The AGI then does all the standard scheme-y stuff, and maneuvers itself into a position of power, basically unopposed. (It, of course, knows not to give any sign of being scheme-y that the humans can notice.)
And then everyone dies.
The point is that the safety guarantees that the current optimists' arguments are based on are not simply fragile, they're being actively optimized against by ML researchers (including the optimists themselves). Sooner or later, they'll give out under the optimization pressures being applied – and it'll be easy to miss the moment the break happens. It'd be easy to cache the belief of, say, "LLMs are safe", then introduce some architectural tweak, keep thinking of your system as "just an LLM with some scaffolding and a tiny tweak", and overlook the fact that the "tiny tweak" invalidated "this system is an LLM, and LLMs are safe".
Closing Summary
I claim that the latest empirically-backed guarantees regarding the safety of our AIs, and the "canonical" least-forgiving take on alignment, are both correct. They're just concerned with different classes of systems: non-generally-intelligent non-agenty AIs generated on the current paradigm, and the theoretically possible AIs that are scarily generally capable the same way humans are capable (whatever this really means).

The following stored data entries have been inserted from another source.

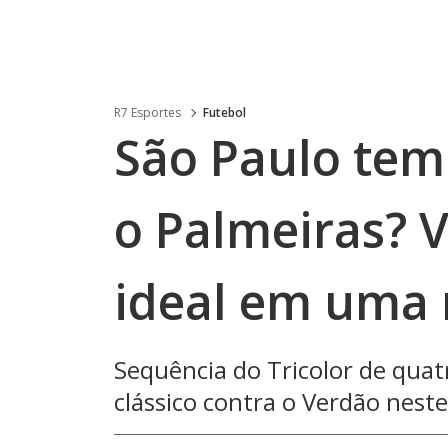
R7 Esportes
Futebol
São Paulo tem
o Palmeiras? 
ideal em uma 
Sequência do Tricolor de quat
clássico contra o Verdão nes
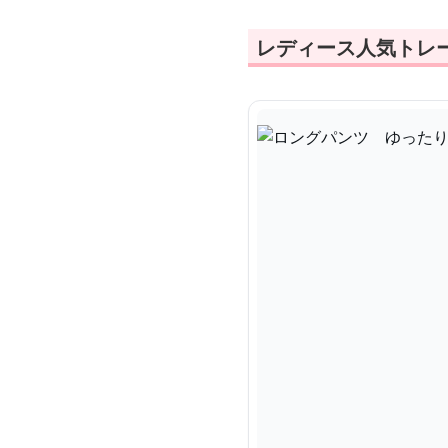
レディース人気トレ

That view isn't unreasonable. Same way it's not unreasonable to claim that studying GOFAI algorithms wouldn't shed much light on LLM cognition, despite them both being advanced AIs.
Indeed, I go further, and say that should be the default view. The claim that the two classes of systems overlap is actually fairly extraordinary, and that claim isn't solidly backed, empirically or theoretically. If anything, it's the opposite: the arguments for current AIs' safety are based on arguing that they're incapable-by-design of engaging in human-style scheming.
That doesn't guarantee global safety, however. While current AIs are likely safe no matter how much you scale them, those safety guarantees is also what's hamstringing them. Which means that, in the pursuit of ever-greater capabilities, ML researchers are going to run into those limitations sooner or later. They'll figure out how to remove them... and in that very act, they will remove the safety guarantees. The systems they're working on would switch from belonging to the proven-safe class, to systems from the dangerous scheme-y class.
The class to which the classical AGI Omnicide Risk arguments apply full-force.
The class for which no known alignment technique suffices.
And that switch would be very easy, yet very lethal, to miss.
Slightly edited for clarity after an exchange with Ryan.